- [What you need to do]: Apart from the images, reproduce all of the data word for word.

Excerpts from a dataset

***

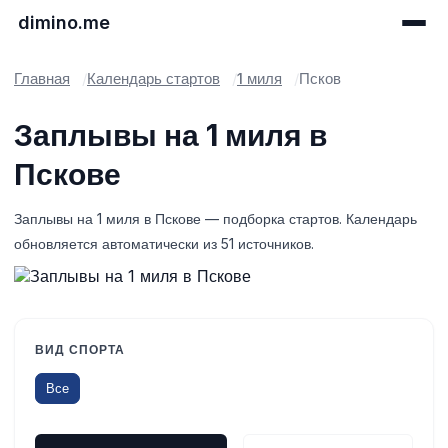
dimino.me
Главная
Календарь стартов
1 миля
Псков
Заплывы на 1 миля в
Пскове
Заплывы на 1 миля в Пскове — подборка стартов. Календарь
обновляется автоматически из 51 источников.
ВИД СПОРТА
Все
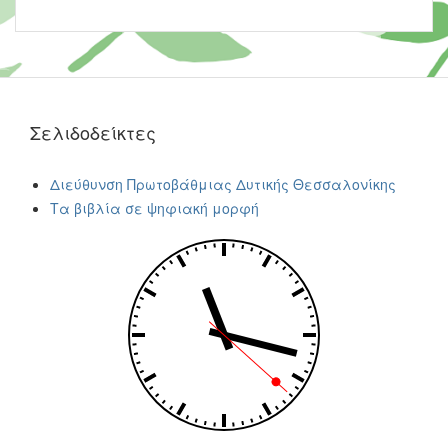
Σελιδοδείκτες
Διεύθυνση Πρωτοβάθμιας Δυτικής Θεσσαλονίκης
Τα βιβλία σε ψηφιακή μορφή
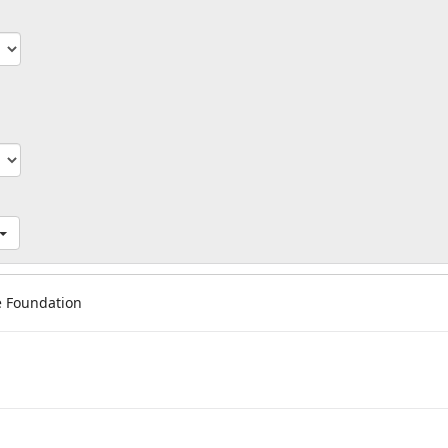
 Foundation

***

- [Task result]:
dimino.me
Главная
Календарь стартов
1 миля
Псков
Заплывы на 1 миля в
Пскове
Заплывы на 1 миля в Пскове — подборка стартов. Календарь
обновляется автоматически из 51 источников.
ВИД СПОРТА
Все
Σελιδοδείκτες
Διεύθυνση Πρωτοβάθμιας Δυτικής Θεσσαλονίκης
Τα βιβλία σε ψηφιακή μορφή
 Foundation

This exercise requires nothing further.